St Stephen's AIDS Trust, Chelsea and Westminster Hospital, London, United Kingdom.
PLoS One. 2013 Sep 17;8(9):e73765. doi: 10.1371/journal.pone.0073765. eCollection 2013.
Preclinical studies of overlapping 15mer peptides, spanning SIV, SHIV or HIV, pulsed on autologous PBMC ex vivo have demonstrated high level, virus-specific T cell responses and viral suppression in non-human primates (NHP). Opal-HIV-Gag(c) consists of 120 synthetic 15mer peptides spanning Clade C, consensus Gag, manufactured to current good manufacturing practice; having been evaluated in a good laboratory practice toxicology study in Macaca mulatta. We evaluated the safety and preliminary immunogenicity of such peptides administered intravenously after short-duration ex vivo incubation, to HIV-positive adults on suppressive antiretroviral therapy.
A first-in-human, placebo-controlled, double-blind, dose escalation study was conducted. Twenty-three patients with virus suppressed by antiretroviral therapy were enrolled in four groups 12 mg (n = 6), 24 mg (n = 6), 48 mg (n = 2) or matching placebo (n = 8). Treatment was administered intravenously after bedside enrichment of 120 mL whole blood for white cells using a closed system (Sepax S-100 device), with ex vivo peptide admixture (or diluent alone) and 37°C incubation for one hour prior to reinfusion. Patients received 4 administrations at monthly intervals followed by a 12-week observation post-treatment. Opal-HIV-Gag(c) was reasonably tolerated at doses of 12 and 24 mg. There was an increased incidence of temporally associated pyrexia, chills, and transient/self-limiting lymphopenia in Opal-HIV-Gag(c) recipients compared to placebo. The study was terminated early, after two patients were recruited to the 48 mg cohort; a serious adverse event of hypotension, tachycardia secondary to diarrhoea occurred following a single product administration. An infectious cause for the event could not be identified, leaving the possibility of immunologically mediated product reaction.

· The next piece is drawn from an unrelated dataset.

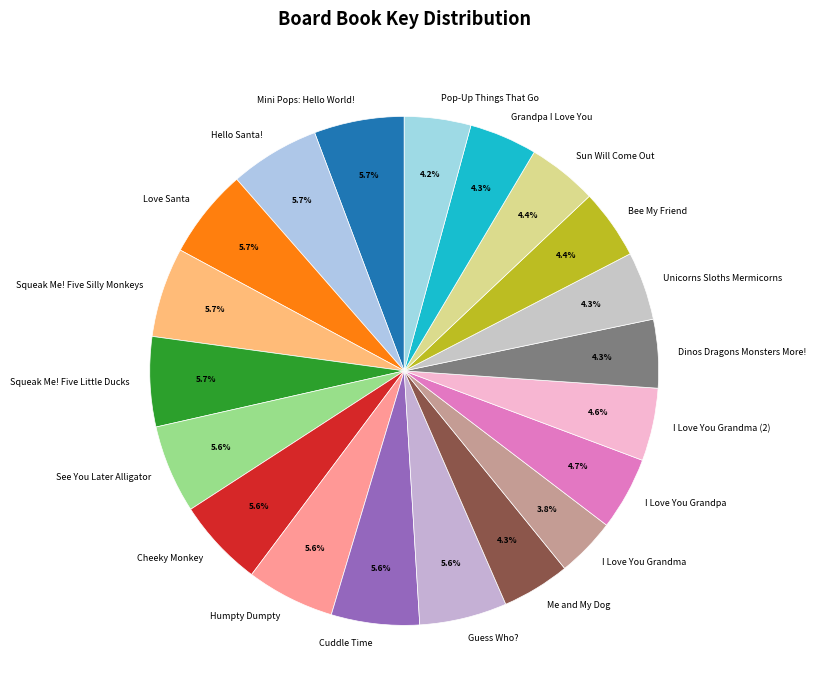

How many segments does this pie chart have?

20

A serious, potentially life-threatening event of hypotension led to early, precautionary termination of the study. In the absence of a clearly defined mechanism or ability to predict such occurrence, further development of Opal-HIV-Gag(c) will not be undertaken in the current form.
ClinicalTrials.gov NCT01123915; EudraCT: 2008-005142-23.

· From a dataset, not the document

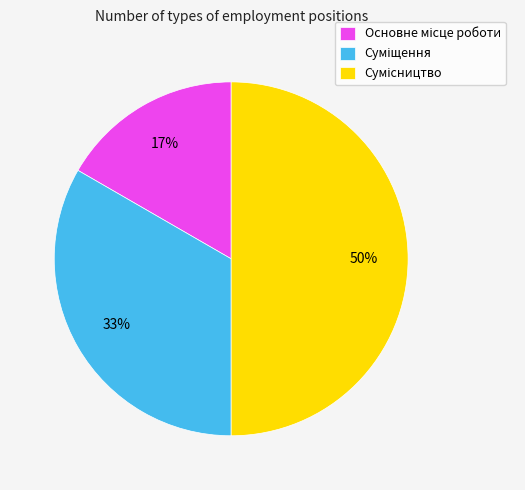

To the nearest percent, what is the average slice percentage?

33%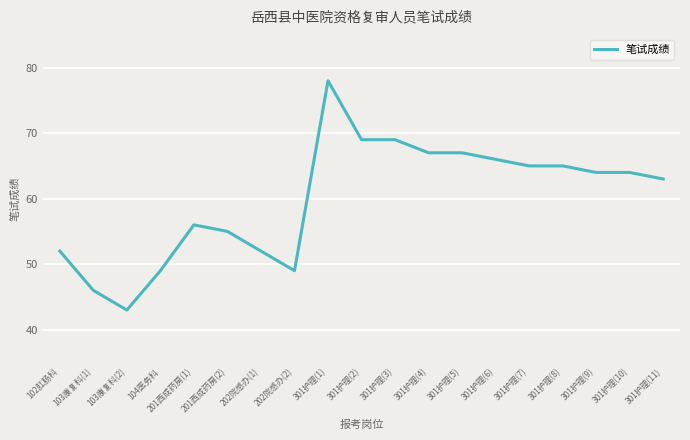

How many lines are shown in the chart?

1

在体外对重叠的 15 mer 肽进行预临床研究,这些肽跨越 SIV、SHIV 或 HIV,并用自体 PBMC 脉冲刺激,已在非人类灵长类动物(NHP)中证明了高水平、病毒特异性的 T 细胞反应和病毒抑制。Opal-HIV-Gag(c) 由 120 个合成的 15 mer 肽组成,跨越 Clade C、共识 Gag,按照当前良好生产规范制造;已经在猕猴中进行了良好实验室规范毒理学研究的评估。我们评估了静脉内给予此类肽的安全性和初步免疫原性,这些肽在体外孵育短时间后,给予接受抑制性抗逆转录病毒治疗的 HIV 阳性成年人。

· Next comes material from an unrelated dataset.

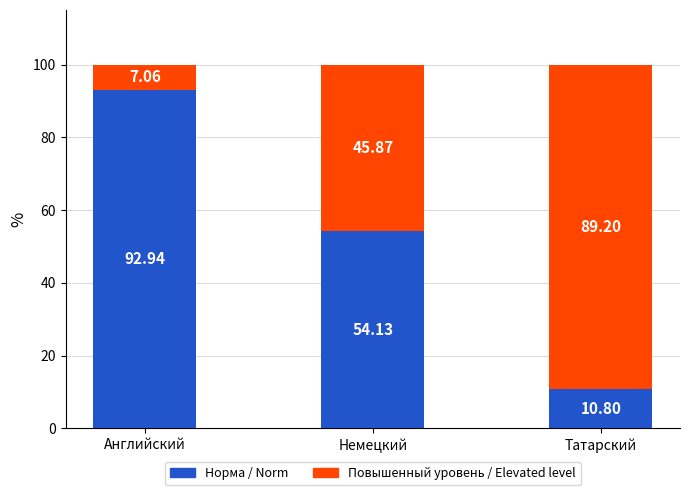

How many data points in Норма / Norm are above 54?

2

进行了首例人类、安慰剂对照、双盲、剂量递增研究。23 名病毒被抗逆转录病毒治疗抑制的患者被分为四组,12mg(n=6)、24mg(n=6)、48mg(n=2)或匹配的安慰剂(n=8)。在床边使用封闭系统(Sepax S-100 设备)从 120ml 全血中富集白细胞后,静脉内给予治疗,在重新输注前进行外源性肽混合物(或单独稀释剂)和 37°C 孵育 1 小时。患者每月接受 4 次治疗,然后在治疗后进行 12 周的观察。在 12 和 24mg 剂量下,Opal-HIV-Gag(c) 可合理耐受。与安慰剂相比,Opal-HIV-Gag(c) 接受者发热、发冷和短暂/自限性淋巴细胞减少的发生率增加,且与治疗相关。该研究在两名患者被招募到 48mg 队列后提前终止,单次产品给药后发生低血压、心动过速继发腹泻的严重不良事件。无法确定该事件的感染原因,留下免疫介导的产品反应的可能性。
低血压严重、潜在危及生命的事件导致研究提前预防性终止。在没有明确的机制或预测这种情况的能力的情况下,将不会以当前形式进一步开发 Opal-HIV-Gag(c)。
ClinicalTrials.gov NCT01123915;EudraCT:2008-005142-23。